The Human Centipede (First Sequence) Review

While driving through the German countryside, American pals Lindsay (Williams) and Jenny (Yennie) suffer a flat tyre. They knock at a nearby house looking for help. Unfortunately for them, the place belongs to the insane Doctor Heiter (Laser), who drugs the women and, along with Japanese tourist Katsuro (Kitamura), uses them for his latest experiment – an anus-to-mouth monstrosity known as the “human centipede”…

The Human Centipede’s gleefully depraved premise has guaranteed the film months of publicity: the trailer has chalked up four million views to date, while the tabloids have been wallowing in mock-outrage over whether this could be the SICKEST FILM EVER MADE.

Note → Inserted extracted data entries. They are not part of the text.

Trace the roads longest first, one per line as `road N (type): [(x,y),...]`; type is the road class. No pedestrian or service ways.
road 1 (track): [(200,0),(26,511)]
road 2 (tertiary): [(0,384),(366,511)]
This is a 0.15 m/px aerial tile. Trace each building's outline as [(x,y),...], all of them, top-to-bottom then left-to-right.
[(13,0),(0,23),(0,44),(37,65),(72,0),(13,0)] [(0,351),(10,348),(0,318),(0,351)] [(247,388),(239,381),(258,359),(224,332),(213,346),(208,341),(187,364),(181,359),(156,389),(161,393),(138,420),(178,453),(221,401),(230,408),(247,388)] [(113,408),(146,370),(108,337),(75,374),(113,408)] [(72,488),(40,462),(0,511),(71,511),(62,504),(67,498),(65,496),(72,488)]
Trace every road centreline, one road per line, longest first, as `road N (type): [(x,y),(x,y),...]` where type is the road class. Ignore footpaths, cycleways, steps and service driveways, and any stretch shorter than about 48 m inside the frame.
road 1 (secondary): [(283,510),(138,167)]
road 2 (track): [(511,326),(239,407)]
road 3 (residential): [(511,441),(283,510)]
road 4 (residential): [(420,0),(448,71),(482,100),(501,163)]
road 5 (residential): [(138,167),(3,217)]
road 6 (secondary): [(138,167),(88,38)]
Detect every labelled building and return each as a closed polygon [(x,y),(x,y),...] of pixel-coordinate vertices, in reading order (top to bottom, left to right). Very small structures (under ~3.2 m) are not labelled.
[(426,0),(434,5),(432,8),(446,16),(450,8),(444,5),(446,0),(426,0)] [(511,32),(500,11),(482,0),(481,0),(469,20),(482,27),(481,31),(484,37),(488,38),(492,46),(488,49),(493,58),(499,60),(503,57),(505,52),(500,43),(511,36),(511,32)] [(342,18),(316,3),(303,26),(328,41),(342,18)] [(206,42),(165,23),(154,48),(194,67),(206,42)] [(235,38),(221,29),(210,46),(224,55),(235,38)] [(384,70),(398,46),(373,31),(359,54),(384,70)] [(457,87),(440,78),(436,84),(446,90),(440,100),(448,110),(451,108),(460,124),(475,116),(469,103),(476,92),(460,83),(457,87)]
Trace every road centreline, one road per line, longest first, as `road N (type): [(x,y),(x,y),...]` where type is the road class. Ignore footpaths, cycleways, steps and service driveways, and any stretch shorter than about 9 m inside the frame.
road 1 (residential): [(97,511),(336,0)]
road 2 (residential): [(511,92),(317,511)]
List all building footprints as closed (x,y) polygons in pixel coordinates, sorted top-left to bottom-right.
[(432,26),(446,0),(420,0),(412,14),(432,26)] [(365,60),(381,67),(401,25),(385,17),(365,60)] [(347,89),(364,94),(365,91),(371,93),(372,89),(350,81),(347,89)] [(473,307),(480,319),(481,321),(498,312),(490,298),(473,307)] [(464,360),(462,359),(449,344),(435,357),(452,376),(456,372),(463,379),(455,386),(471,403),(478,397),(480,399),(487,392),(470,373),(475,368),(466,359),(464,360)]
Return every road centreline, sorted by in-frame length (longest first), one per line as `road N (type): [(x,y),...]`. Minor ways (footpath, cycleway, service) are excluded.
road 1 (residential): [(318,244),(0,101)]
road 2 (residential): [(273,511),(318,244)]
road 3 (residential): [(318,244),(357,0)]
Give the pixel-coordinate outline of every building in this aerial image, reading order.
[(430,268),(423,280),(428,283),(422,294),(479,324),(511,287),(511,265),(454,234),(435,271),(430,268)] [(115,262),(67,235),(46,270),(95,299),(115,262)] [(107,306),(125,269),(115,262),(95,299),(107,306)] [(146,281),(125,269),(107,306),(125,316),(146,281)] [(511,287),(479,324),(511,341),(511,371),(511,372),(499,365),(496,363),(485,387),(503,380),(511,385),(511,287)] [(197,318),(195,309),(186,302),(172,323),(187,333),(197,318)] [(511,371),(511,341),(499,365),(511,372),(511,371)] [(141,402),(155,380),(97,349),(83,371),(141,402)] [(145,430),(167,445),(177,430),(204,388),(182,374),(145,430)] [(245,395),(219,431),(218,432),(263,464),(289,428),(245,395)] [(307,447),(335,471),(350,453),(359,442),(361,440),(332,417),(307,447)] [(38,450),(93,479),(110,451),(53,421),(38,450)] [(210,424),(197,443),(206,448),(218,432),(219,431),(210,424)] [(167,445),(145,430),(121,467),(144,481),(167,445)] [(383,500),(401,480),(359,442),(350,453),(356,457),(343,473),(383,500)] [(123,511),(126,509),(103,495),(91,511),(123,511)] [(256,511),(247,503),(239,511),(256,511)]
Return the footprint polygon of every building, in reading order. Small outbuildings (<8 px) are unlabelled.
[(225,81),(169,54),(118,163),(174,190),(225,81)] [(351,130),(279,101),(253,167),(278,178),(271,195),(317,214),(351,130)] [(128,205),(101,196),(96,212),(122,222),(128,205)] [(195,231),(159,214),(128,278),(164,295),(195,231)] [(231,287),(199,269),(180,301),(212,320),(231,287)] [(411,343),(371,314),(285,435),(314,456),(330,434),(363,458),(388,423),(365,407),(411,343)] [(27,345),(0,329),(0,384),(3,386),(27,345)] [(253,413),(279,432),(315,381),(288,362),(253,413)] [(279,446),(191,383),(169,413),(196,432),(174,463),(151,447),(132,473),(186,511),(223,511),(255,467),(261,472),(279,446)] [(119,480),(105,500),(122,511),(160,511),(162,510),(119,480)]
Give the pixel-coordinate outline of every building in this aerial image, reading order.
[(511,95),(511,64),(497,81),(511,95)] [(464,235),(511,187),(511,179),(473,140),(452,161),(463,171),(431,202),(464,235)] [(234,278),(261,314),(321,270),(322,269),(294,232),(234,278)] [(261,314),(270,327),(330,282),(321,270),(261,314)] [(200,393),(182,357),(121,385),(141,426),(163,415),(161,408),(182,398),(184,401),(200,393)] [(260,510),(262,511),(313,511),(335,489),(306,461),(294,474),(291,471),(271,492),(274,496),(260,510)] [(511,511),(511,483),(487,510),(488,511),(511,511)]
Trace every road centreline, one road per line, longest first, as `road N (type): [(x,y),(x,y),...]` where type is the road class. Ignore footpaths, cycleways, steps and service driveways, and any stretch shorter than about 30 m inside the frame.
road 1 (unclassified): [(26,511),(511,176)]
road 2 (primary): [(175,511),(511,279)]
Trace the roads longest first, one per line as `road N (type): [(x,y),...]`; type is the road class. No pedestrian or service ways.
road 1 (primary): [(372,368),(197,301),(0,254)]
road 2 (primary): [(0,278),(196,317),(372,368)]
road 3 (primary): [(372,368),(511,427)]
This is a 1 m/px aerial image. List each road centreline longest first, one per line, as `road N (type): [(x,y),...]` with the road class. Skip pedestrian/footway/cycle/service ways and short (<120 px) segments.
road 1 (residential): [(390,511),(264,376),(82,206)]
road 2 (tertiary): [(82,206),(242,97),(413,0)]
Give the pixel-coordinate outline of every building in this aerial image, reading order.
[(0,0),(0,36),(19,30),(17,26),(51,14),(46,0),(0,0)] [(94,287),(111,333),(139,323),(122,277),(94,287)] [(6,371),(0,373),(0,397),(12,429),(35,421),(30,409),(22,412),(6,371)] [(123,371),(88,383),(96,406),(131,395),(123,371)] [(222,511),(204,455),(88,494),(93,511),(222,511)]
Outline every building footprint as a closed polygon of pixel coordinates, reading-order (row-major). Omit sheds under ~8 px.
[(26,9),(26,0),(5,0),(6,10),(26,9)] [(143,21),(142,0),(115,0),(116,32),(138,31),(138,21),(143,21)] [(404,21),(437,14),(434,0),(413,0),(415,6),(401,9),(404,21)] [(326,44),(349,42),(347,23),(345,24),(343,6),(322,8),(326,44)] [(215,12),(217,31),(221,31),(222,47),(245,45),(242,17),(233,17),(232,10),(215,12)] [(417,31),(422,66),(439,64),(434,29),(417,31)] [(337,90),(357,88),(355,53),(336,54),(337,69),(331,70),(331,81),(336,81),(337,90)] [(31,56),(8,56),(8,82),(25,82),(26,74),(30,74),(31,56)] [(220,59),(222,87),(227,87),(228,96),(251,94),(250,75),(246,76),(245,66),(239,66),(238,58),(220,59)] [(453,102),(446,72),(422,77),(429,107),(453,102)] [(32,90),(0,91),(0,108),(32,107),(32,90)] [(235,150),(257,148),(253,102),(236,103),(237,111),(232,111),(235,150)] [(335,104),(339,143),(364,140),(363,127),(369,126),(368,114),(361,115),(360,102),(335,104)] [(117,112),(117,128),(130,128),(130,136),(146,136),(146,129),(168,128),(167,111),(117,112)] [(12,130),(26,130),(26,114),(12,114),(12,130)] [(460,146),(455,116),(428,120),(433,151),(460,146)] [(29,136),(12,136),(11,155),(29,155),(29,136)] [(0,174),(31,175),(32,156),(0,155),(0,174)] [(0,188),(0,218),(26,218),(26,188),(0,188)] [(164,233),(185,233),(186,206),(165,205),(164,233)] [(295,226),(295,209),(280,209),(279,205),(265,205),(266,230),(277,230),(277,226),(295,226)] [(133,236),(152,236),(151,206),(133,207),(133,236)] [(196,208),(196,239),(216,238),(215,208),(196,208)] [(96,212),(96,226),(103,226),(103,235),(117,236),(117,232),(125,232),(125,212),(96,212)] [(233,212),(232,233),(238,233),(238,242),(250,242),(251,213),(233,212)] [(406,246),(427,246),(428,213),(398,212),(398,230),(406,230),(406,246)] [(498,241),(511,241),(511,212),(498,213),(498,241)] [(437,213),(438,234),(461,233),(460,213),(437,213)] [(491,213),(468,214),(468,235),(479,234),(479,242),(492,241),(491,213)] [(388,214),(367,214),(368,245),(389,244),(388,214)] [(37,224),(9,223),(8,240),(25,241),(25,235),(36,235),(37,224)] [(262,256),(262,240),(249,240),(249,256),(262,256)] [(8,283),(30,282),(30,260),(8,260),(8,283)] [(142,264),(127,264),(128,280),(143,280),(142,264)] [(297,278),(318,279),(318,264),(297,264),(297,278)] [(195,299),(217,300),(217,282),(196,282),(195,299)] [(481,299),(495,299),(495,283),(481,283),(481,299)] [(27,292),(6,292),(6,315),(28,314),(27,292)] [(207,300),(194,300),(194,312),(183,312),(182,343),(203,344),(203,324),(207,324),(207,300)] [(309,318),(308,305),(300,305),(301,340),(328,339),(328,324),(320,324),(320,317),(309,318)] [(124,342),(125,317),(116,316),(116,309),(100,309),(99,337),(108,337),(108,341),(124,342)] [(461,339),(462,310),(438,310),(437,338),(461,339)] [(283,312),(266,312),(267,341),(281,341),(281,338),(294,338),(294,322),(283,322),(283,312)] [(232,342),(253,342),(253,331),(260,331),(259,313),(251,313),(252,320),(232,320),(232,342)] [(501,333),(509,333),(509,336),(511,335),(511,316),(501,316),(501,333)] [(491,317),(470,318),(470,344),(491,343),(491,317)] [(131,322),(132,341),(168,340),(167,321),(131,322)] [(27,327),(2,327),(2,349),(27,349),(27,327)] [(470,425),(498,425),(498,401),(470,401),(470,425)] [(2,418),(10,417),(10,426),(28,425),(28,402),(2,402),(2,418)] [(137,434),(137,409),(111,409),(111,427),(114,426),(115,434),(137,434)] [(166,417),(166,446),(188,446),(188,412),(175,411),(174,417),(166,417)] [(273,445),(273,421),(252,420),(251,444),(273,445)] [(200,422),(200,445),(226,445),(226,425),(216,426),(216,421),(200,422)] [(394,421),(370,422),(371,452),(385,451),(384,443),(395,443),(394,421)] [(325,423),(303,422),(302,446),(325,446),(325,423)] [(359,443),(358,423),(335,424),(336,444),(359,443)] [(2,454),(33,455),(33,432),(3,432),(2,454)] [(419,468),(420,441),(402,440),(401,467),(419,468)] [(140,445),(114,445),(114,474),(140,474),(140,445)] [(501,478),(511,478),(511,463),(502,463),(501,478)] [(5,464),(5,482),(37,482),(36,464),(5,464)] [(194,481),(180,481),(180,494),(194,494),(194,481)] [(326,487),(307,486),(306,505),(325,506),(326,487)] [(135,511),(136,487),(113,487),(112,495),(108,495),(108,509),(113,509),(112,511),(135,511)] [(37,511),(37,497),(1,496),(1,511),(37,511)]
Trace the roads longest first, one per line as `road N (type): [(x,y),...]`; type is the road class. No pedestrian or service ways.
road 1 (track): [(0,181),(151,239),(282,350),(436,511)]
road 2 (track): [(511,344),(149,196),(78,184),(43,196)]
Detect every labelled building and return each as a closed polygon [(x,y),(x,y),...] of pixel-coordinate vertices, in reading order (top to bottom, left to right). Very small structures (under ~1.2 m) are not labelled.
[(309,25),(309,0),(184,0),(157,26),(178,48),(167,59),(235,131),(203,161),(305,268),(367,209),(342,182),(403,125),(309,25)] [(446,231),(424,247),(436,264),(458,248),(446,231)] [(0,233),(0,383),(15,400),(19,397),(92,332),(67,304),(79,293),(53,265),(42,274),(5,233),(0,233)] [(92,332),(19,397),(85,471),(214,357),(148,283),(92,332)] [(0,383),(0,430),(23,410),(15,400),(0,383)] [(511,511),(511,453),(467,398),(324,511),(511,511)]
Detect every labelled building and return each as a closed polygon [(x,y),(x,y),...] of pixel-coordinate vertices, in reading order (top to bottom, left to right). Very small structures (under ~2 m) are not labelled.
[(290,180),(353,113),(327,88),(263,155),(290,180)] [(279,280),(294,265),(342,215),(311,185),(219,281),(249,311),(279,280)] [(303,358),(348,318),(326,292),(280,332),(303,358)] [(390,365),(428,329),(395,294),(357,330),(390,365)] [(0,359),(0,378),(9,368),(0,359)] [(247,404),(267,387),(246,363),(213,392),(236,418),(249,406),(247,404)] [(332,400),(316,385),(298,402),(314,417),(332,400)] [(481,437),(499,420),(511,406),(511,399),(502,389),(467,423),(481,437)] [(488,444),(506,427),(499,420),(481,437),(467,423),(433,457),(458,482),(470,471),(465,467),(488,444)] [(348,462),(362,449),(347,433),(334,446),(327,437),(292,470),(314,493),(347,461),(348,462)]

It should be said that this isn’t the sickest film ever, or even one of the sickest. Though some have compared it to Salo, The Human Centipede is neither as grim nor as grisly as Pasolini’s upsetting masterpiece (and, hey, there’s just the one scene of coprophagia!). In fact, it’s surprising just how much fun The Human Centipede is, and Tom Six’s flick is as much pokerfaced comedy as body horror.

Doctor Heiter is your classic mad scientist archetype, though Heiter is madder than most: it’s difficult to gauge exactly what medical benefits his wacky experiment is supposed to hold beyond pandering to his own warped fantasies. But Dieter Laser is a hoot. Whether he’s inviting his crackers creation to gnaw on his boot or trying to make the centipede fetch his newspaper like a faithful hound, the actor milks the role for every last guilty guffaw. Meanwhile, Williams, Yennie and Kitamura are sympathetic ‘segments’, making their nightmarish predicament feel uncomfortably believable. Jeff Bridges and Sandra Bullock may have won this year’s Best Actor Oscars, but you didn’t see them wrestling with any anus-to-mouth action, did you?

Six’s direction adds slickness to the sickness. In contrast to the majority of contemporary horrors, the visuals are bright and crisp, and the narrative unfolds slowly. But the filmmaker shows off his horror chops with a series of effective high-tension set pieces (the pals waking up in distress; doomed escape attempts; the gruesome “100% medically accurate” procedure itself) that could almost slot into an Eli Roth movie.

Aside from the rather redundant last act addition of a clueless cop duo, The Human Centipede is a gripping and giddy mix of exploitation and art that’s more than just a gimmicky premise. Of course, you can’t tell an epic story like this in just the one film: Six is currently working on a sequel that will involve 12 unfortunate victims. An unlikely new horror franchise has been born.